The outermost sections of Hitchcock (Sections I & V) house primarily upper-class students. They have small hallways with six to eight residents per floor, many in single rooms. Section I is the farthest from the front desk of Hitchcock and each floor is mixed-sex with a shared bathroom. It has some of the largest rooms in Hitchcock Hall, and includes several rooms known as "octagons" which are located in a turret-like structure and have many windows overlooking 57th and Ellis. The basement entrance to this section opens up into the common area that connects Snell and Hitchcock. Section I also contains "horseshoe doubles" (room #1x7), large doubles with separate niches and closets for each resident. The horseshoe doubles also have a (nonworking) fireplace and large hearth.
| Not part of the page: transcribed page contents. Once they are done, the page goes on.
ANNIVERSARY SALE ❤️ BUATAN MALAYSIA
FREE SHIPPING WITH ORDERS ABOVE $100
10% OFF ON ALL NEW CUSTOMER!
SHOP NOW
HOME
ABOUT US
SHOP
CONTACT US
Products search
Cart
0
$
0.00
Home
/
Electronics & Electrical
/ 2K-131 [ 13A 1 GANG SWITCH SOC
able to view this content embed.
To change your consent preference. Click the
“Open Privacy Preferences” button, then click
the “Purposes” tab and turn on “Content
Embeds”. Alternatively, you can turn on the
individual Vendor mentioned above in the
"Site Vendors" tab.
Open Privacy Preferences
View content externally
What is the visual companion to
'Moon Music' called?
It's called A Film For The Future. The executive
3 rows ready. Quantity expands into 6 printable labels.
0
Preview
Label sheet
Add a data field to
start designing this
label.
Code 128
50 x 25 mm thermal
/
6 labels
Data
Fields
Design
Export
Section I was also home to noted astronomer, Emmy award winner, and Pulitzer and Hugo award-winning author Carl Sagan in the 1954–1955 academic year.

Section V is built above the Green Room, a large lounge, which is properly known as the Charles Hitchcock Memorial Library. Unlike Section I the first two floors are alternating single-sex (female, then male) with the top floor remaining mixed-sex. Section V has some of the more unusual rooms in Hitchcock, including several which have their own names.
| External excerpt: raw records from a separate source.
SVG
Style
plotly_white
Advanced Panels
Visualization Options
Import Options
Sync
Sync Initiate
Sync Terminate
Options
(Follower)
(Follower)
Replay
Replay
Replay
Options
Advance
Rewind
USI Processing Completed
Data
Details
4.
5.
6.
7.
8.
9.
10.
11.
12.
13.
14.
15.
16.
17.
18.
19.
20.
On the second floor of section V is the "Fermi Room," where Enrico Fermi is said to have lived while working on the Manhattan Project in the 1940s. It is rumored that he chose that room because it had its own bathroom with tub; though the bathroom remains, the tub was replaced with a shower in 2008. Linked to the Fermi Room is the Fermi Blackboard, which is said to be the same blackboard Fermi used to do his calculations, although this may be an urban legend. This possibility does not, nevertheless, detract from many students' desire to possess it.

On the fourth floor is "The Ranch" (room 541), a sprawling single which extends across the north side of the section. It overlooks the Regenstein Library and Ratner Athletic Center and on a clear day the Sears Tower can be seen in the distance. It is usually one of the most sought-after rooms in the House's annual housing lottery.
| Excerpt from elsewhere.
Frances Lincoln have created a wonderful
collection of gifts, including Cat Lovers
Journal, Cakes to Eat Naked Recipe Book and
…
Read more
The main lounge in Hitchcock, the Green Room, is a large reading room with tiled floor, a grand piano, a working fireplace, and portraits of namesake Charles Hitchcock, benefactor Annie Hitchcock, and University of Chicago patron Daniel Shorey. Hitchcock also has a kitchen, a bike storage room, and a laundry room. Each section has its own door onto Hitchcock's cloister (known as the Arcade), but the doors are used for exiting only and all entry must be through the main entrance or from Snell. The Snell–Hitchcock front desk and mail room are located in Hitchcock's main entrance. Hitchcock has two assistant resident heads (RAs) and one set of Resident Heads, often a live-in graduate student couple.

==Snell Hall==

Snell Hall

Built in 1892, Snell is half the size of Hitchcock, housing approximately 50 residents on four floors. It has the distinction of being one of the first women's dorms on a coeducational campus. In the beginning, it only housed women for two quarters; once the intended women's dorm opened, Snell was turned over to the men. All the rooms are singles, except for a two-room suite on the second floor. Three of the four floors are of mixed sexes, while the third floor is women-only. A co-op kitchen, laundry room, and a small recreational room are located in the basement, which connects with Hitchcock Hall. Until 2014, when it was closed, Snell residents could enter the hall through a separate door from the main hall doors. Snell's main lounge is the Tea Room, an oak-paneled room with a non-working fireplace, copious selection of periodicals and, notably to residents, a dog-eared copy of John Rechy's novel The Sexual Outlaw. Snell has one resident assistant (RA) and one set of Resident Heads, often a live-in graduate student couple.